**DATA SECTION:**
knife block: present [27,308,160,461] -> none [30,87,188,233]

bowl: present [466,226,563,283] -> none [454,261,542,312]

--

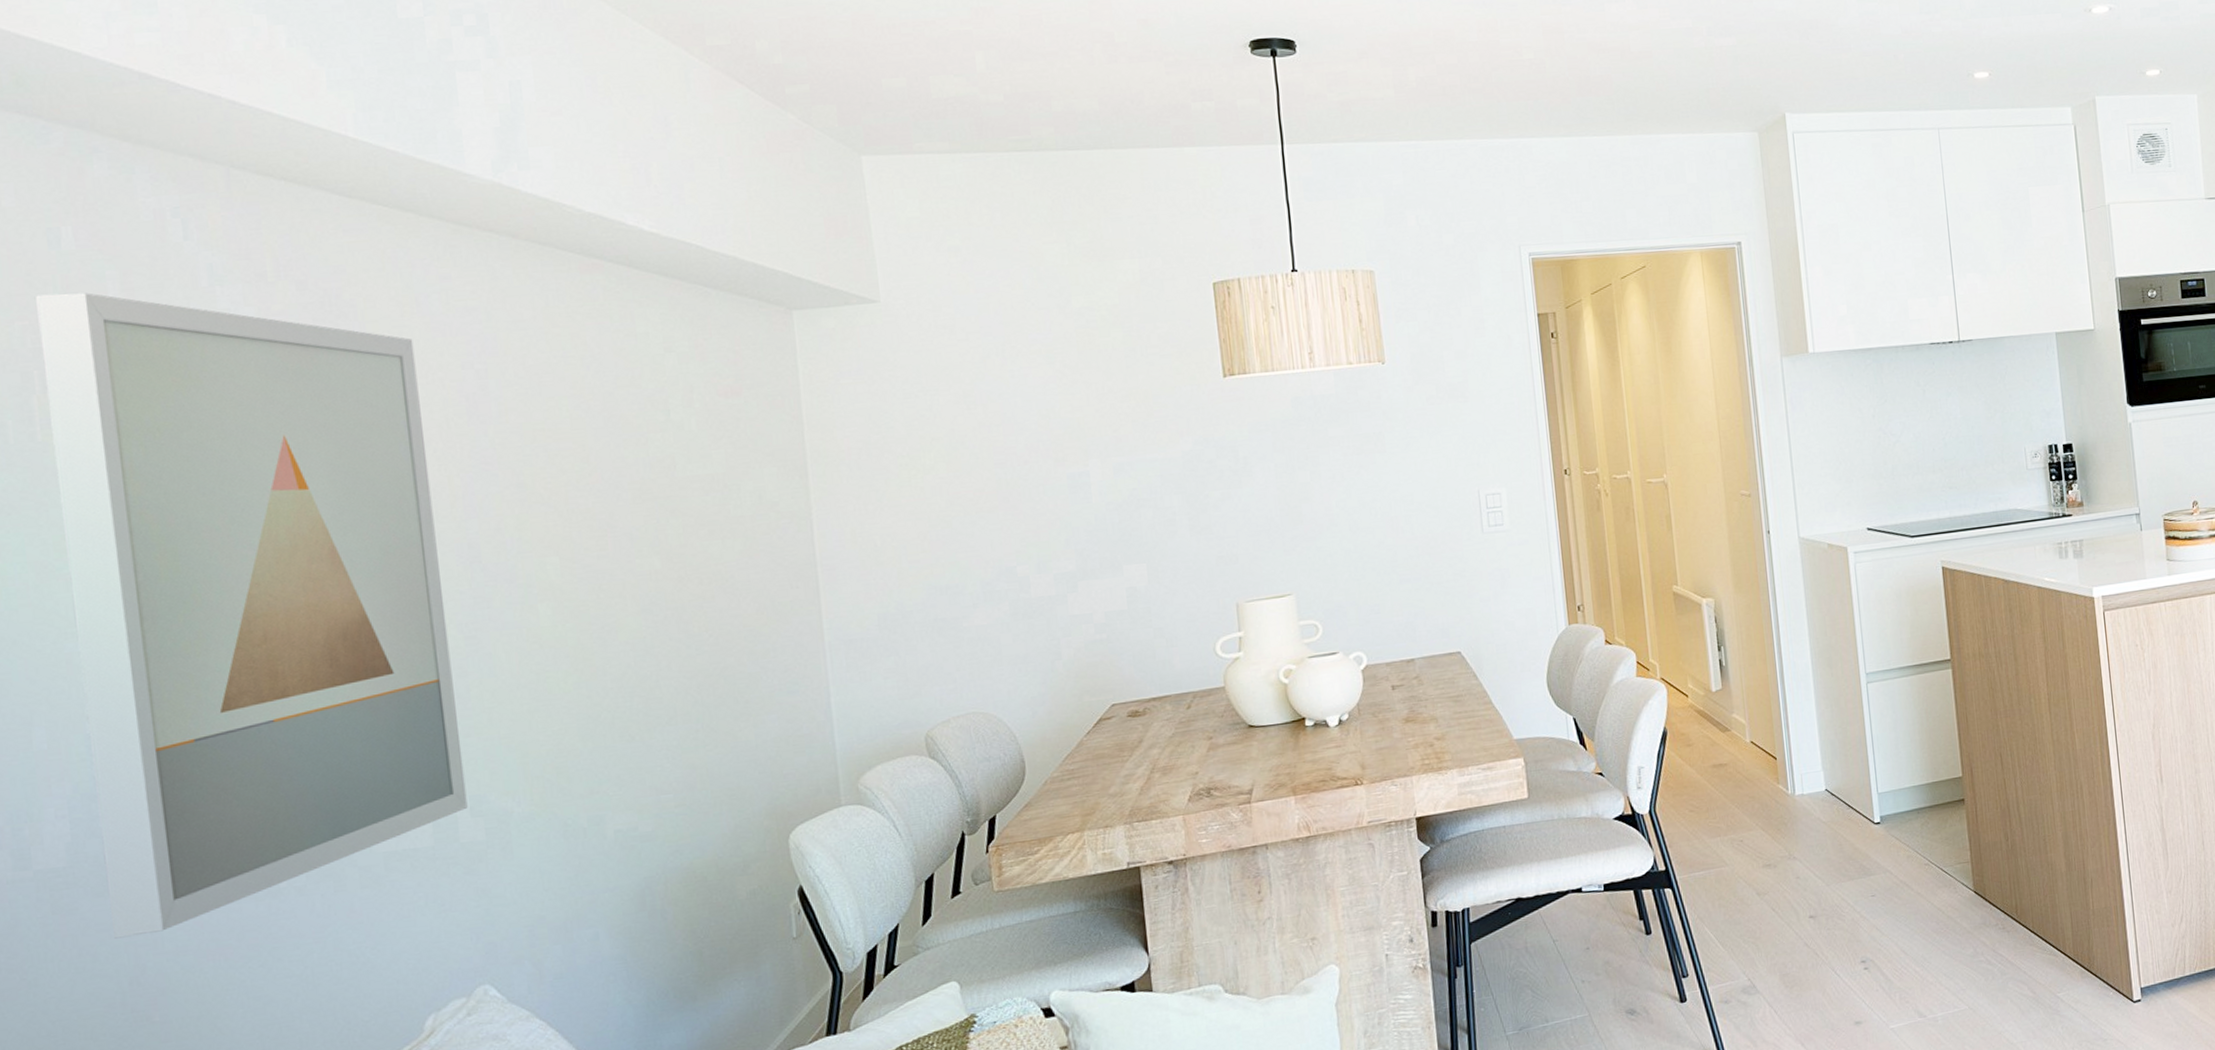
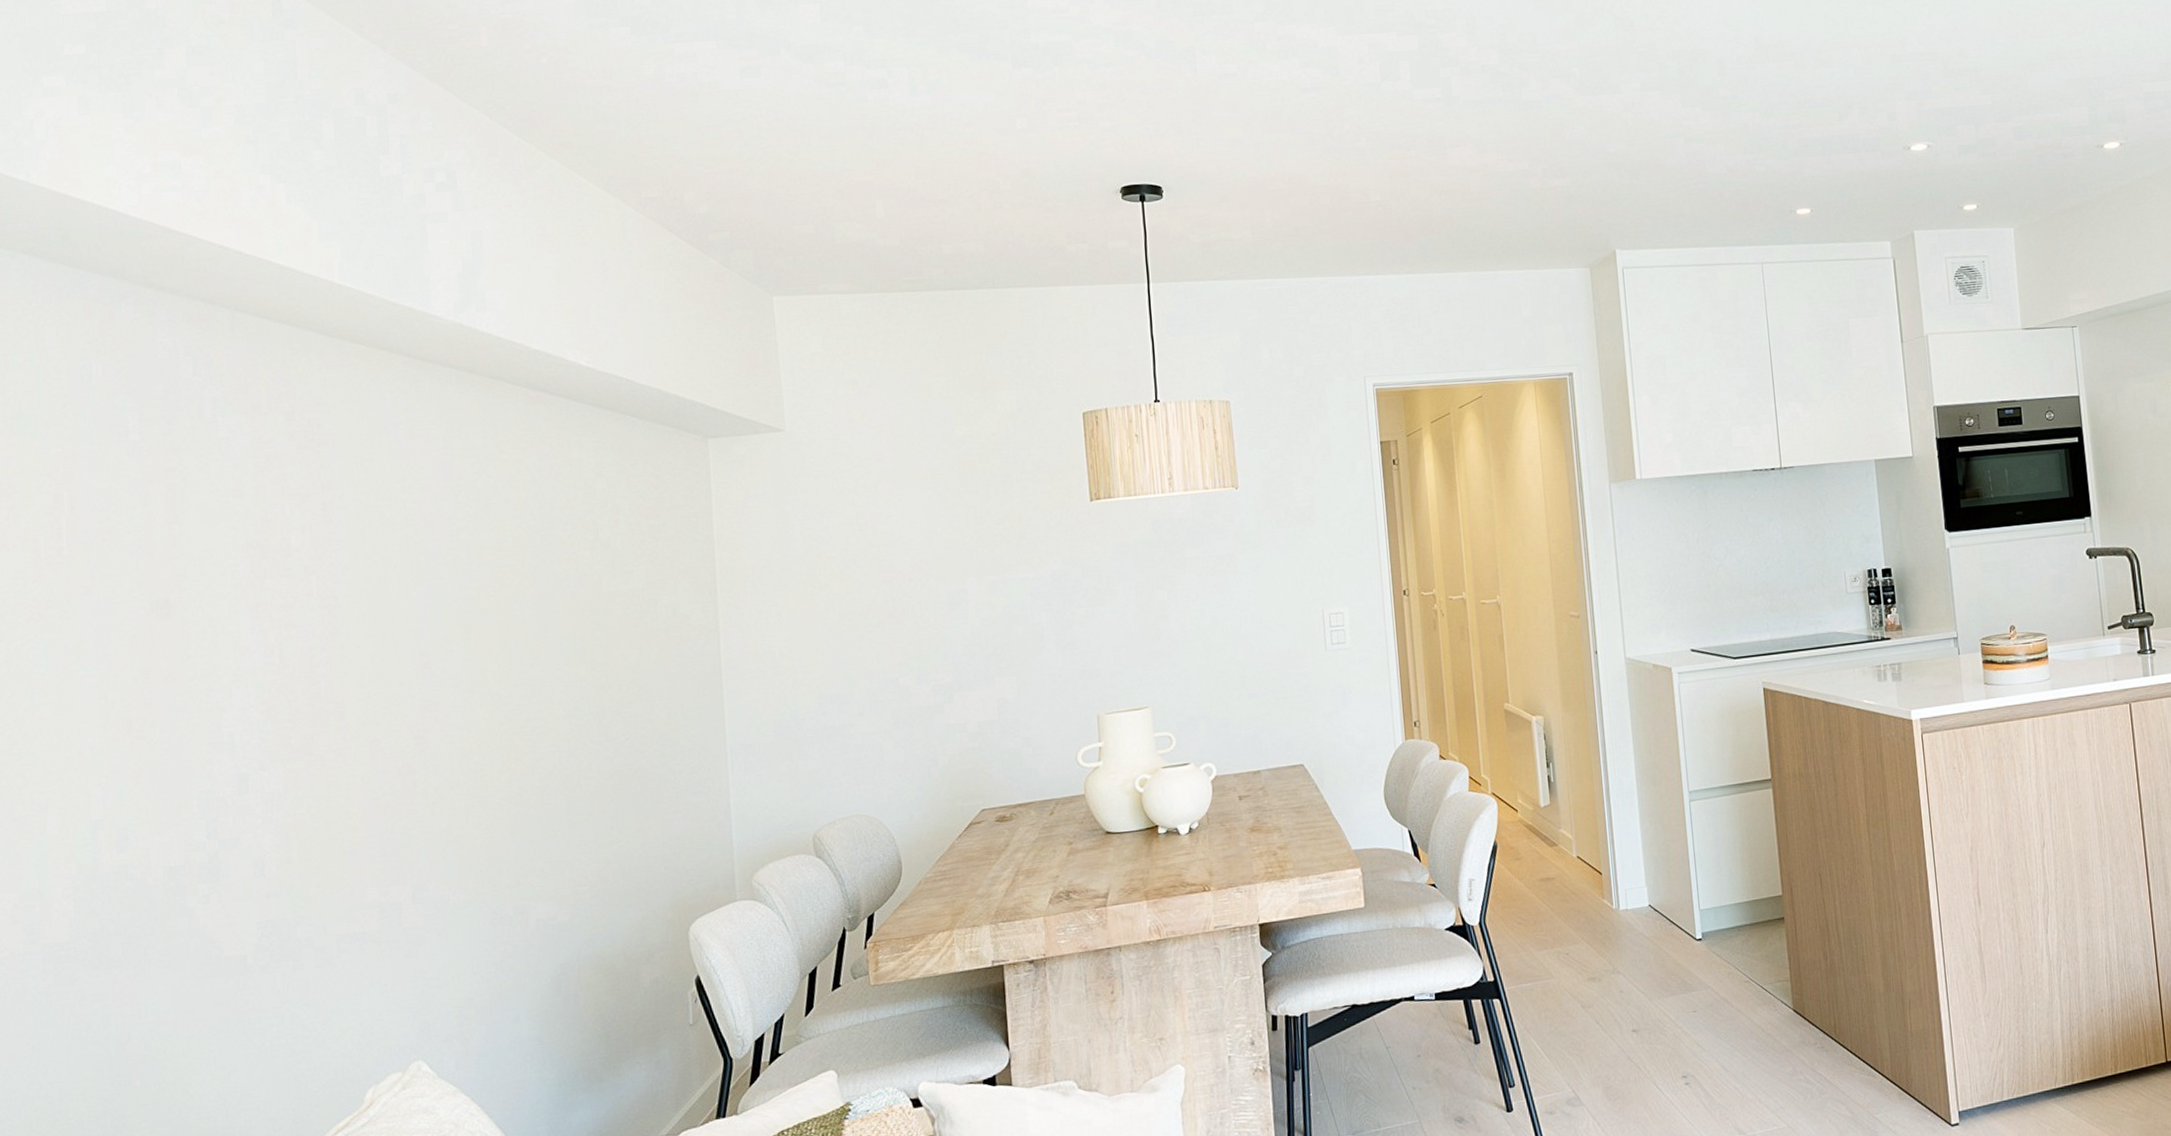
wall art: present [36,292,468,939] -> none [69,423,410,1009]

* * *

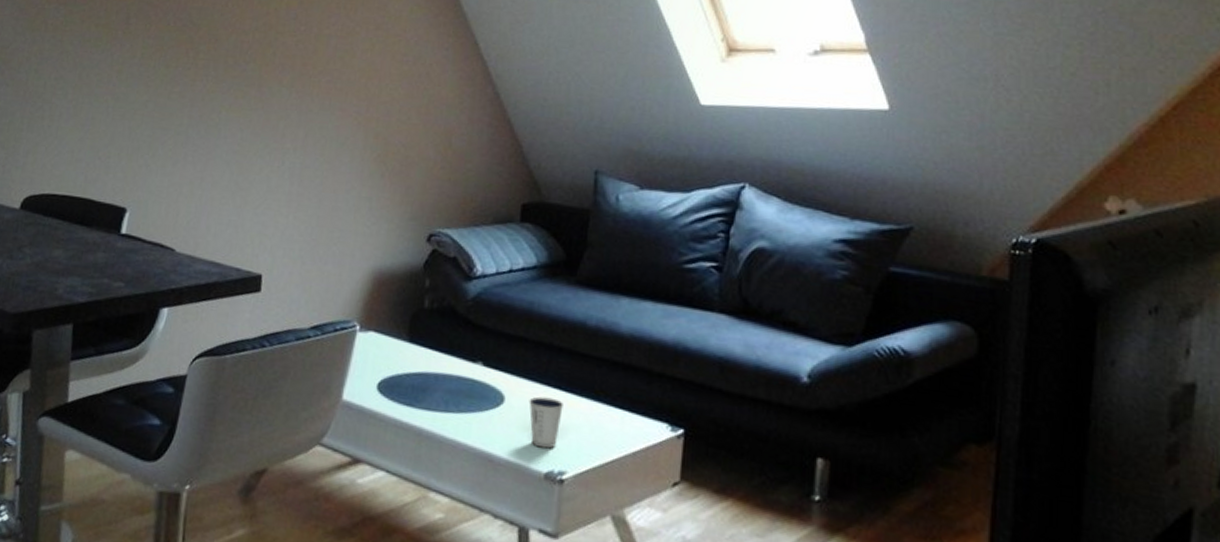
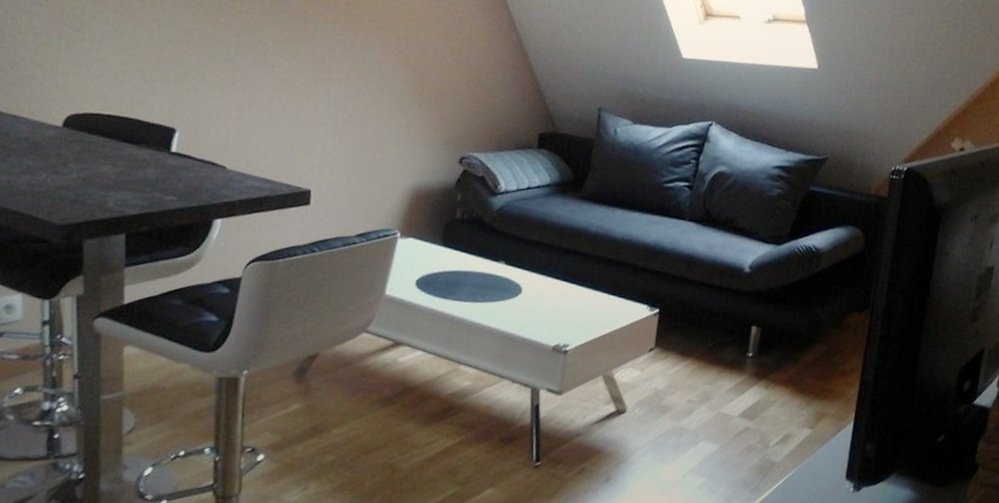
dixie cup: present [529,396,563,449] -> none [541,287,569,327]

**DIRECTIONS FOR THIS TASK:** What is needed is a verbatim copy of every line in the records above from the one containing "knife block: present" down to the one containing "bowl: present [466,226,563,283]", both included, and nothing more.

**EXERCISE RESPONSE:**
knife block: present [27,308,160,461] -> none [30,87,188,233]

bowl: present [466,226,563,283] -> none [454,261,542,312]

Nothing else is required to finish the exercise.